◆ **TASK INSTRUCTIONS**:
Nothing but the lines from the top of the following entries through the line with "clases de ing" should be printed, exactly as they are.
━━ DATA FOR THIS TASK
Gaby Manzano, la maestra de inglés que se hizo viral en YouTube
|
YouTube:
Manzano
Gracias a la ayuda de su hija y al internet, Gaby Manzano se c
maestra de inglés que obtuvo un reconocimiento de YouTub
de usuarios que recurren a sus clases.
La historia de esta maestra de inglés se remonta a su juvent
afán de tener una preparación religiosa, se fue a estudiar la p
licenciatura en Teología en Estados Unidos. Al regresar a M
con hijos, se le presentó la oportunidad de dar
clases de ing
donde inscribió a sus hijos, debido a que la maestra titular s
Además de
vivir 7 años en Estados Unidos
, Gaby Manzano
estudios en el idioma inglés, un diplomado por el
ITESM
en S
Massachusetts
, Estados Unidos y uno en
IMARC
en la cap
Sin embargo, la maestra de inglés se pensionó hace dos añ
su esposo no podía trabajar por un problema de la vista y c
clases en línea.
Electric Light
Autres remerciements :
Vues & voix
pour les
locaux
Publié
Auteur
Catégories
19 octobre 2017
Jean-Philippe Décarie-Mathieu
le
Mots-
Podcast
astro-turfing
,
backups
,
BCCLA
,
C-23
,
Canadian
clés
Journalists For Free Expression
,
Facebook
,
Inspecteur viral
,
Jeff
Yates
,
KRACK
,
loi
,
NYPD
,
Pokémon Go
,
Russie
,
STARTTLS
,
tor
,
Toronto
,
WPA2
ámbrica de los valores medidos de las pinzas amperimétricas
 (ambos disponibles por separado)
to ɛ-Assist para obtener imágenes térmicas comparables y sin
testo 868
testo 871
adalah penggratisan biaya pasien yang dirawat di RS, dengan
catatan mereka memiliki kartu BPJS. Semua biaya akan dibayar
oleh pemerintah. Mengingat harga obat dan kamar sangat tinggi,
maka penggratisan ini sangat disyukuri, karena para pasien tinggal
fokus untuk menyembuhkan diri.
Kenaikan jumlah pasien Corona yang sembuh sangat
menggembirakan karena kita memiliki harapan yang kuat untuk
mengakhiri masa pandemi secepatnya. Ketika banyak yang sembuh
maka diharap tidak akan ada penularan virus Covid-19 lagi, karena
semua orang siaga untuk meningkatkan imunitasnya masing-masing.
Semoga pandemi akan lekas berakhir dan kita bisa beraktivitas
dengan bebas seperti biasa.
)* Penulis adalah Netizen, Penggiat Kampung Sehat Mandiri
━━━━
◆ **THE ANSWER**:
Gaby Manzano, la maestra de inglés que se hizo viral en YouTube
|
YouTube:
Manzano
Gracias a la ayuda de su hija y al internet, Gaby Manzano se c
maestra de inglés que obtuvo un reconocimiento de YouTub
de usuarios que recurren a sus clases.
La historia de esta maestra de inglés se remonta a su juvent
afán de tener una preparación religiosa, se fue a estudiar la p
licenciatura en Teología en Estados Unidos. Al regresar a M
con hijos, se le presentó la oportunidad de dar
clases de ing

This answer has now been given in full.